PSC-100 CURRENT ISSUES IN AMERICA
A study of several important issues in contemporary American society and of the manner in which they are being handled by our political system. Among the issues covered are: the energy crisis, nuclear energy, toxic wastes, inflation, recession, government spending, crime, military spending, the arms race and the new religious right. This course does not fulfill requirements for a major in political science; it will carry credit toward a minor.Fulfills Core Requirement(s): Diversity (DIV).

PSY PSYCHOLOGY

PSY-101 INTRODUCTORY PSYCHOLOGY
A one semester broad overview of contemporary psychology-its diverse approaches to the understanding of behavior and the basic principles and research findings associated with each of these approaches. Specific areas of psychological inquiry discussed include physiological, cognitive and social psychology; learning, sensation and perception; emotion and motivation; personality and psychopathology. This course is a prerequisite for most psychology courses.

PSY-302 PERSONALITY
Introduction to the theoretical and empirical investigations of the development, maintenance and modification of the unique thoughts, emotions and behaviors characteristic of the individual. Topics include theoretical perspectives based primarily upon the concepts of conflict (e.g., Freud, Jung), fulfillment (e.g., Rogers, Maslow), consistency (e.g., Kelley), trait (e.g., Allport, Carrell) and learning (e.g., Skinner, Bandura) and empirical investigations of self-esteem, anxiety and defense mechanisms.
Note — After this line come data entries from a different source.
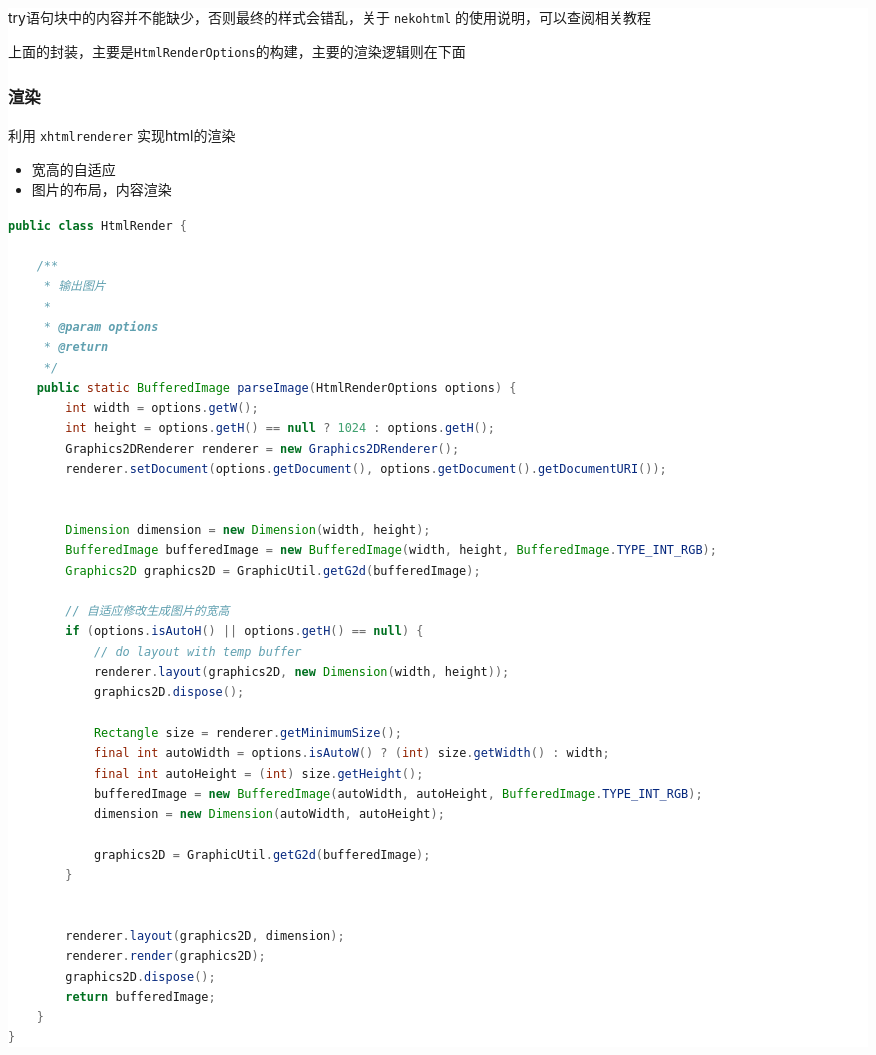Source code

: try语句块中的内容并不能缺少，否则最终的样式会错乱，关于 `nekohtml` 的使用说明，可以查阅相关教程


上面的封装，主要是`HtmlRenderOptions`的构建，主要的渲染逻辑则在下面

### 渲染

利用 `xhtmlrenderer` 实现html的渲染

- 宽高的自适应
- 图片的布局，内容渲染

```java
public class HtmlRender {

    /**
     * 输出图片
     *
     * @param options
     * @return
     */
    public static BufferedImage parseImage(HtmlRenderOptions options) {
        int width = options.getW();
        int height = options.getH() == null ? 1024 : options.getH();
        Graphics2DRenderer renderer = new Graphics2DRenderer();
        renderer.setDocument(options.getDocument(), options.getDocument().getDocumentURI());


        Dimension dimension = new Dimension(width, height);
        BufferedImage bufferedImage = new BufferedImage(width, height, BufferedImage.TYPE_INT_RGB);
        Graphics2D graphics2D = GraphicUtil.getG2d(bufferedImage);

        // 自适应修改生成图片的宽高
        if (options.isAutoH() || options.getH() == null) {
            // do layout with temp buffer
            renderer.layout(graphics2D, new Dimension(width, height));
            graphics2D.dispose();

            Rectangle size = renderer.getMinimumSize();
            final int autoWidth = options.isAutoW() ? (int) size.getWidth() : width;
            final int autoHeight = (int) size.getHeight();
            bufferedImage = new BufferedImage(autoWidth, autoHeight, BufferedImage.TYPE_INT_RGB);
            dimension = new Dimension(autoWidth, autoHeight);

            graphics2D = GraphicUtil.getG2d(bufferedImage);
        }


        renderer.layout(graphics2D, dimension);
        renderer.render(graphics2D);
        graphics2D.dispose();
        return bufferedImage;
    }
}
```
Prerequisite: PSY 101 or permission of the instructor.

THE THEOLOGY

THE-237 CHRISTIAN SOCIAL ETHICS
This course offers an approach to contemporary social issues and underscores the importance of the Christian ethical dimension in these issues and in character formation. Students will be introduced to the methods and resources for ethical analysis and decision making. Issues addressed will include the family, liberation, violence, non-violence, the environment, sexuality, the economy, life and death and medicine.

THR THEATRE ARTS

THR-121 MUSICAL THEATRE HISTORY
Students will study the development of musical theatre, ranging from the dramas of ancient Greece to the megamusicals of today. Students will also study the theatrical review, utilizing this knowledge to critique filmed and live performances. Along the way, students will recognize the link between the development of the musical and societal trends and events.